Billy and Bella invite you to admire their handiwork.
Tag / Jones
Just following instructions
More philosophical mewsings
Smell the irony
Of course, on the day I publicise the blog in the strip, I forget to update the blog until sometime in the evening. Irony, thy name is Pilcher.
This and the next few strips were sparked off by an article in a book called “The Things that Nobody Knows” on the nature of consciousness. It debates whether it is ever possible to know how a cat thinks, when we have no idea if it has anything even slightly analagous to the self awareness that a human has, or how its vastly different sensory inputs skew the way it sees the world. Of course, all the cats in this strip are highly anthropomorphic in their outlook, so they find this question rather ridiculous.
Besides, from their point of view, the question is more like “How on earth did humans get to be the dominant species when they can’t smell anything worth smelling (and when they can they can only interpret it in the crudest way), hear anything worth hearing or see anything unless they’re under a floodlight?”
Snugger
Snug
It’s winter, so it’s time to come out with the cold jokes. Inspired by the many woolen hats that Linda wears at this time of year – I’ll have to take some photos and post a gallery of them some time.
As you can tell I’m still running slightly behind schedule on this blog – that ice storm has meant I’ve had to prioritize catching up with my work on my real job in publishing, as I’ve had so many projects deadlining at the same time on dates unhelpfully close to the New Year. I’ve battled my way through them so I should be running on a more even keel now. I may even find the time to post some more Riverfields strips and a gallery of new Billy and Bella photos. Let’s see what happens…
2015, at last…
Sorry this has been posted so late but I have an excuse. My wife and I got delayed on the way back from visiting her parents in New Mexico over Christmas. I’ve never encountered an ice storm before – they’re deceptively nasty and not at all like the snow storms we get in the UK. Maybe when we passed four overturned SUVs in the space of one mile on the way to the airport we should have realised something was up. Ice built up on the windscreen and was impervious to the windscreen wipers. Linda’s dad was driving and all it took was one slight tap on the brakes to send us spinning gracefully into the shallow ditch at the side of the road. Luckily no damage was done, and we rejoined the road and made it gingerly to the airport in time to discover that all the flights out had been cancelled for the day. Our next flight out was not to be until New Years Day – we were stuck in Lubbock for two days.
We found a hotel in North Lubbock – and as soon as we got there we realised we’d stranded ourselves in a building that was the sole occupant of a vacant lot with nothing around us for at least a mile in any direction. That’s not normally something I’d worry about, but these were not normal conditions. It was dark by the time we reached the hotel and all we could see out the window were the distant lights of a corner drug store on the horizon, with a vast expanse of flat whiteness between us and civilization.
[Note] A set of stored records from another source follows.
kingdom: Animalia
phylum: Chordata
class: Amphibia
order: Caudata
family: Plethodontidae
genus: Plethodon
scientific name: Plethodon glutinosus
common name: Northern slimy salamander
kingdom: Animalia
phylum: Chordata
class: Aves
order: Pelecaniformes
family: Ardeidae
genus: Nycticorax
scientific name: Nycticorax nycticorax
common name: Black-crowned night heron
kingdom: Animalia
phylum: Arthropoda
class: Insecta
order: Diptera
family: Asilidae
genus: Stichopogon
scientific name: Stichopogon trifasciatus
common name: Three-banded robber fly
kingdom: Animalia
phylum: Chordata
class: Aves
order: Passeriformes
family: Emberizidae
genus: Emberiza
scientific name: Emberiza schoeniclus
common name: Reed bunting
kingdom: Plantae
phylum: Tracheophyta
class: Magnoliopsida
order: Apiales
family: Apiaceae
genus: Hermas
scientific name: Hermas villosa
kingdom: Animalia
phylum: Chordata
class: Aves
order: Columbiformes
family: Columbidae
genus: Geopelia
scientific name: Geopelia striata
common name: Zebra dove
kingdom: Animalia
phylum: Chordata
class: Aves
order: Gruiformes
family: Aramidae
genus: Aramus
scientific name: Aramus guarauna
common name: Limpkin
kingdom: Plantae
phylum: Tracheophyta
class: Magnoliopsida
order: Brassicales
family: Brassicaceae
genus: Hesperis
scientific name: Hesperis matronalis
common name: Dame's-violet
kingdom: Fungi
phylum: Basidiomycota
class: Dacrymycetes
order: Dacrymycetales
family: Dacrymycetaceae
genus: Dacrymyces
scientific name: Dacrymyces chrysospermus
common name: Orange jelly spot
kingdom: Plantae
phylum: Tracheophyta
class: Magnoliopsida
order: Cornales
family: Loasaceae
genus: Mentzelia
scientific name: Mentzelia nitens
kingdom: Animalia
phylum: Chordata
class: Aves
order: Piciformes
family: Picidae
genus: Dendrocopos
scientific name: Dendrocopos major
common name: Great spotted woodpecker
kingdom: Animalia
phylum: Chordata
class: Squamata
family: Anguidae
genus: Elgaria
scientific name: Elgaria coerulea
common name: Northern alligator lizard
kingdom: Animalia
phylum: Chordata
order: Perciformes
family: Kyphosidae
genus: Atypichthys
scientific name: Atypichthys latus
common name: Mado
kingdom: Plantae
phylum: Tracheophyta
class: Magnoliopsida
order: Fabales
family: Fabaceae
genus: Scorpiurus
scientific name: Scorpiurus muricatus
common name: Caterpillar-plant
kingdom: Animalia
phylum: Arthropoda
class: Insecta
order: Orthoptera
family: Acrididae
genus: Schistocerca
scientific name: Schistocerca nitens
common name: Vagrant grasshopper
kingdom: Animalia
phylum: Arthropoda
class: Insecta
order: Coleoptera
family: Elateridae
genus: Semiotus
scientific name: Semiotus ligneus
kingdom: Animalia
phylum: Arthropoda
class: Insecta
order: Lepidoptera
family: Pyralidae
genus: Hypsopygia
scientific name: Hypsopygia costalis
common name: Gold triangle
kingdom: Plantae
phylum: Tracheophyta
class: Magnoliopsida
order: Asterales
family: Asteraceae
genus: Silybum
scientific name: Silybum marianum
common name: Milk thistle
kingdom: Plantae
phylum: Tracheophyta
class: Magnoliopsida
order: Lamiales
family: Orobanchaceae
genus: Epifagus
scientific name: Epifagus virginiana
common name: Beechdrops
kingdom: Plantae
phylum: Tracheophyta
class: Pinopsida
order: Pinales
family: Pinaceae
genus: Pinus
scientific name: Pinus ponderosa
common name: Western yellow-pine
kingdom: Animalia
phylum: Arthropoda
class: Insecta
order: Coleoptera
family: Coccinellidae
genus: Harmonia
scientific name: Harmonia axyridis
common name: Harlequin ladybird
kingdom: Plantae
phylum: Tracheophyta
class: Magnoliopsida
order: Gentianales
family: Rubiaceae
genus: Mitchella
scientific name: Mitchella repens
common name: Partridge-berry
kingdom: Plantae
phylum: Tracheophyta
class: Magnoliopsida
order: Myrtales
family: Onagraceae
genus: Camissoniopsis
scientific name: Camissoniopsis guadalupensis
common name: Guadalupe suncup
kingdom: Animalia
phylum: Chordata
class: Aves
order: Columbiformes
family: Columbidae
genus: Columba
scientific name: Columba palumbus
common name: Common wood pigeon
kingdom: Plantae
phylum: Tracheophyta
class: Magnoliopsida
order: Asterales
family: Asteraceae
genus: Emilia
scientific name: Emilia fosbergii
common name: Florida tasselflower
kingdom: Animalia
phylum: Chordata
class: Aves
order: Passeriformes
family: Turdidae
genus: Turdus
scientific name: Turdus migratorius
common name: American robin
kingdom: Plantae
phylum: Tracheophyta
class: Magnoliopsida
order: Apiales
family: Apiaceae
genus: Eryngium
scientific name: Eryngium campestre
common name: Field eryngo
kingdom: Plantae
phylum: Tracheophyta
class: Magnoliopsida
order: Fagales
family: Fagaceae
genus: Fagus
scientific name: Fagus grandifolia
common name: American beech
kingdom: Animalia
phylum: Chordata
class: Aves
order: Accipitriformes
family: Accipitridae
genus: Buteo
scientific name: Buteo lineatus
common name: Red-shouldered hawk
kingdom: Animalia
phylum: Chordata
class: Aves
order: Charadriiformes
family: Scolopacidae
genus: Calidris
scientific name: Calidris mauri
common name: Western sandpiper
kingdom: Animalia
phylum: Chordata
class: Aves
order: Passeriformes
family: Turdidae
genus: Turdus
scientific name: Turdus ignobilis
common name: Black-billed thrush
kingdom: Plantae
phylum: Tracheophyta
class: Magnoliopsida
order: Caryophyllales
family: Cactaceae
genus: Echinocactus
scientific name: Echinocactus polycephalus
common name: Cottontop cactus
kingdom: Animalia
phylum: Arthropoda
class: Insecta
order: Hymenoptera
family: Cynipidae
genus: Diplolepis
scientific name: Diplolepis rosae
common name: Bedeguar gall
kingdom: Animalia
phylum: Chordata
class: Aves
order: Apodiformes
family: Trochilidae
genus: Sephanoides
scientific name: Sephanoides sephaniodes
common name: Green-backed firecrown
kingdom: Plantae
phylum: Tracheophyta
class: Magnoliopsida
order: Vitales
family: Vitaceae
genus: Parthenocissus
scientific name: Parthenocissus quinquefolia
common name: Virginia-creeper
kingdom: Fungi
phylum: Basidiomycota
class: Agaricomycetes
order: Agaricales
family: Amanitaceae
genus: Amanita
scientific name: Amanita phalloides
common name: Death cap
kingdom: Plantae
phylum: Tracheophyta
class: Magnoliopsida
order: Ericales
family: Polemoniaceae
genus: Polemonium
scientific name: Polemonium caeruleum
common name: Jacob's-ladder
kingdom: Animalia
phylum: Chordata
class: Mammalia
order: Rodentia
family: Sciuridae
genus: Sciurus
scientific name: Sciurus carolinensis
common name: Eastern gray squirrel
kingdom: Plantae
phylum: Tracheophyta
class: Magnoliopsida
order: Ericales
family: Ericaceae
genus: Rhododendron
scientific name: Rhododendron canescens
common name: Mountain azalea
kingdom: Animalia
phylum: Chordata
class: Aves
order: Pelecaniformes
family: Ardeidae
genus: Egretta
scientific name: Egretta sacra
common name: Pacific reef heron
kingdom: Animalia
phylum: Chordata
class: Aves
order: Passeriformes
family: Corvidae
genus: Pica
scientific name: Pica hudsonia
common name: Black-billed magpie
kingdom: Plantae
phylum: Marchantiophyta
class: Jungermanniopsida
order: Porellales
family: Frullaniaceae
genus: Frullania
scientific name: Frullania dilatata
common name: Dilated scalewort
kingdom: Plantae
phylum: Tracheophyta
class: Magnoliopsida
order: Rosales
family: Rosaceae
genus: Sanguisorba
The temperature the next day was -11ºC. We managed to make an expedition to a strip mall by foot in the afternoon and found supplies there.
To cut a long story short, we finally arrived in London at 12 noon on January 2nd, and drove back to Hastings that afternoon, collecting two very pissed off cats on the way home.
It’s taken 24 hours for the cats to forgive us, but they’ve now turned into a couple of cuddle bunnies and quite determined not to let us ever go off on holiday again. Don’t worry cats; after that journey back, I’m not planning to go again for a good while…
Tat
Need I say more? To be fair I haven’t seen much England stuff around anywhere this year – the team’s performance in the World Cup was so abysmal that it’s been like an unspoken agreement between all Brits to never refer to it again. And with FIFA gradually drowning in sleaze and lots of European teams grumbling about the next two tournaments taking place in the obviously uncorrupt countries of Russia and Qatar, I can see the entire edifice of the World Cup crumbling to dust in the near future. Which is a good thing.
I own nothing with an England flag on it. That’s for footballists and UKIP supporters. I’m strictly a Union Jack man.
Wednesday’s strip may be late – as I write this the day before I fly off to spend time with Linda’s family in New Mexico I haven’t drawn the New Year’s Eve strip yet. You may end up with a photo of a strip taken with an iPod. Normal service will be resumed on 2 Jan – I’ll be back by that point.
If I don’t get to say it to you on Wednesday, have a happy new year, everyone!